Sayın Şeytanoğlu, ayrıca Sayıştay Başkanlığı’na da başvurarak, 12/2006 sayılı Bilgi Edinme Hakkı Yasası’ndan doğan hakkına istinaden bilgi talep etmiştir. Sayıştay Başkanlığı ise, Sayıştay Başkanlığı’nın bahse konu Yasa’nın kapsamında olmadığını iddia ederek cevap vermeyi reddetmiş ve başvuru sahibini başka bir kuruma yönlendirmiştir. Daha önce belirttiğimiz üzere, İyi İdare Yasası’nın ilgili hükümleri uyarınca İdare işlemi yetkili makama iletmekle ve istem sahibini yazılı olarak durumdan haberdar etmekle yükümlüdür.
KKTC Çalışma ve Sosyal Güvenlik Bakanlığı, Çalışma Dairesi Müdürlüğü, Dairesi nezdinde bulunan bilgiyi vermiş ancak ölümlü iş kazaları ile ilgili müfettiş raporları ve/veya belgeleri soruşturma kapsamında olan suçlar ile ilgili olabileceğinden ve/veya olması nedeniyle 12/2006 sayılı Bilgi Edinme Hakkı Yasası’nın 19’uncu maddesinin 3’üncü fıkrasını dikkate alarak bu hususu Bilgi Edinme ve Değerlendirme Kurulu’na sormuştur. İdare’nin yetkili birimlerce yürütülen idari soruşturmada soruşturmanın güvenliğini tehlikeye düşürecek bilgi ve belgeler, bu Yasa kapsamı dışındadır. Çalışma Dairesi Müdürlüğü, bu yöntemi takip ederek Bilgi Edinme Değerlendirme Kurulu’na danışması doğru bir adımdır. Bilgi Edinme Değerlendirme Kurulu’nun Çalışma Dairesi Müdürlüğü’nün görüş talebine herhangi bir yanıt vermediğinden, Sayın Şeytanoğlu’nun bilgi talebi de dolaylı olarak yanıtsız kalmıştır.
12/2006 sayılı Bilgi Edinme Hakkı Yasası’nın 15’inci maddesi Bilgi Edinme ve Değerlendirme Kurulu’nun oluşumunu, işleyişini ve kararlarını nasıl alacağını düzenlemektedir. Bilgi Edinme Değerlendirme Kurulu’nun görevleri arasında İdare için bilgi edinme hakkının kullanılmasına ilişkin kararlar vermek ve İdarece verilen ret kararlarına karşı bilgi edinme başvurusunda bulunanların itirazlarını incelemek vardır.
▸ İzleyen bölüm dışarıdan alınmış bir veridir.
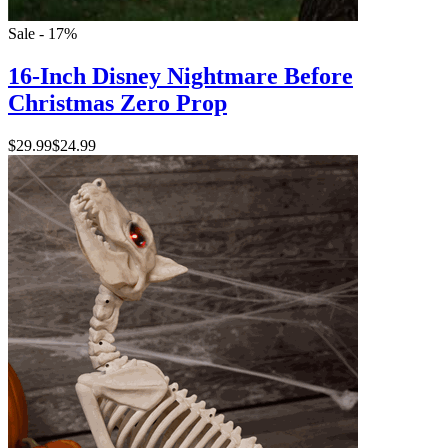
Sale - 17%
16-Inch Disney Nightmare Before
Christmas Zero Prop
$29.99
$24.99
Söz konusu Yasa maddesinin 2’nci fıkrası tahtında Kurul, Başbakanın önerisi ile Bakanlar Kurulunca atanacak beş üyeden oluşur. Kurul üyelerinin görev süreleri dört yıldır. Görev süresi sona erenler yeniden seçilebilirler. Bir üyenin görev süresi dolmadan görevinden ayrılması veya üyelerin görevden alınmaları halinde, ayrılan üyenin yerine yeniden atama yapılır. Yeni seçilen Kurul göreve başlayıncaya kadar önceki Kurul’un görevi devam eder. Kurul, üye tam sayısının salt çoğunluğu ile toplanır ve kararlarını üye tam sayısının salt çoğunluğu ile alır.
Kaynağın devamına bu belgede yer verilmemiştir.